Should My Partner and I Split Finances?
There are some things you want to get right. That’s why we’re answering a common question today, “how should my partner and I split our finances.” If you want to reach financial sustainability and financial independence, start here by getting rid of any credit card debt with the free, 7-Step Credit Card Debt Slasher.
Watch this week’s discussion on how partners can split finances
How can my partner and I split finances?
There are some things you want to get right. That’s why we’re answering a common question today, “how should my partner and I split our finances.”
“How should my partner and I split our finance?” is a common question for us. The truth is however it is that works for you, as long as that allows all partners to move toward financial independence.
The Motley Fool/Debt Free Guys LGBTQ+ Money Study shows that when partnered, gay men and queer individuals who identify as straight are more likely to share most if not all accounts.
Meanwhile, everyone else, trans, bisexuals and lesbians who are partnered are more likely to split expenses while maintaining separate accounts.
So, what are your options regardless of your sexual orientation, gender identity, relationship status or structure of your relationship?

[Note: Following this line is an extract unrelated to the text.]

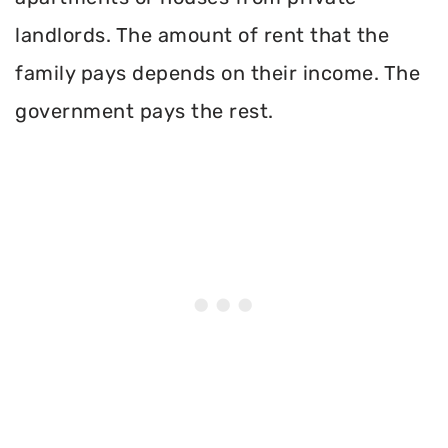
landlords. The amount of rent that the
family pays depends on their income. The
government pays the rest.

The 50/50 Split – Halfsies
Some partners feel it’s important for each partner to put an equal share of money toward household and family expenses. A sense of “things being fair and equal” is important to the relationship. However, it could give one partner some financial freedom that the other partner(s) may not have. This is why it works best when there’s a smaller income gap.
The Divided Split
I pay for some expenses, and my partner(s) pay for other expenses Partners look at all household expenses and separate expenses into Hers/His, Hers/Hers or His/His, Mine/Theirs to the extent that all household expenses are covered. One partner may cover all the rent or mortgage, while the other partner(s) covers utilities and groceries. This is most common when there’s a wage gap and can be difficult when one partner is temporarily out of work.
The Percentage Split
Everyone pays based on what they can contribute A percentage of each paycheck goes into a common, joint account from which all expenses are paid. Therefore, a portion of each paycheck is going to pay for every expense. This works best when there’s one primary “funding” account for all expenses with each partner committing to depositing an agreed-upon percentage of all household expenses to cover each pay period.